## [Exercise text]
- - - - -

Now I'm wondering if the userids were really handed out sequentially and without gaps. Mine is 673483, @miyagawa's is 731253, @dalmaer's is 4216361. Could nearly 1 million people have signed up for Twitter before I did? Or 4 million people before you did? I created my account 2007-01-21, @miyagawa on 2007-01-30, and you on 2007-04-11. Were there really 3 million new accounts in 3 months?
- DeWitt Clinton
I suspect that they allocated the ids in large chunks across sharded dbs, and never reclaimed the unassigned ids.
- DeWitt Clinton
Whether or not my hypothesis is true about why it happened, I think we can easily demonstrate via random sampling across the range 0..current_max_id that the current_max_id is a poor indicator of the actual number of accounts.

- - - - -

## [Requirement A]
Answer these questions from the thread on Twitter user IDs:
(i) What userid does @miyagawa have?
(ii) On what date did the first poster create the account?
(iii) Across what range does the poster propose random sampling?
## [Requirement B]
In one to three sentences, explain why the poster in the thread on Twitter user IDs doubts that the ids were handed out in sequence without gaps.
## [Requirement C]
Pick up the thread on Twitter user IDs after its last post and continue it for a few sentences.

## [Input data]

- - - - -

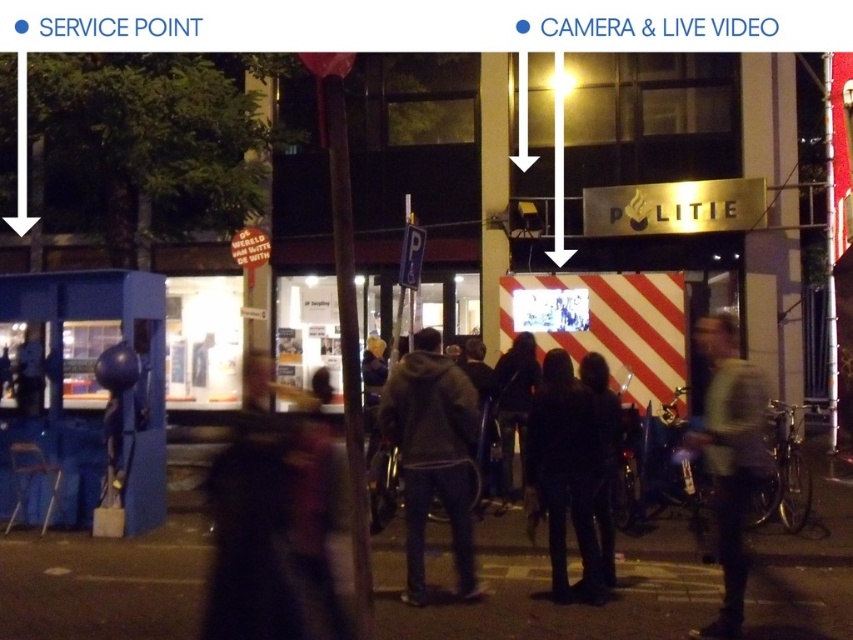
You are a delivery person who needs to hand a package to the recipient standing near the gray fabric jacket at lower right. You are currently standing near the dark gray hoodie at center. Which direction should you move to reach the recipient?

You should move to the right because the dark gray hoodie at center is to the left of the gray fabric jacket at lower right, so moving right will bring you closer to the recipient.

From the picture: You are a delivery person trying to find the police station entrance. You see a dark gray hoodie at center and a gray fabric jacket at lower right. Which clothing item is closer to the ground?

The dark gray hoodie at center is positioned under the gray fabric jacket at lower right, meaning it is closer to the ground.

- - - - -

## [Expected output A]
(i) 731253
(ii) 2007-01-21
(iii) 0..current_max_id

## [Expected output B]
The poster's account was created on 2007-01-21 and has the id 673483, which would mean nearly 1 million people had signed up before that date. The ids also seem to imply about 3 million new accounts in 3 months. The poster suspects that ids were allocated in large chunks across sharded databases and that the unassigned ids were never reclaimed.

## [Expected output C]
- DeWitt Clinton
Wrote the script. Very *very* interesting how sparse it is. Running a statistically meaningful sample now.
- DeWitt Clinton
Yup, this is going to be good. The Twitter API is rate limited to 100 per hour, so I will need to trickle in data slowly. I'll let it run all night. Hmm.
- DeWitt Clinton
Finished up the post sampling Twitter data. Will publish it tomorrow AM. Neat stuff.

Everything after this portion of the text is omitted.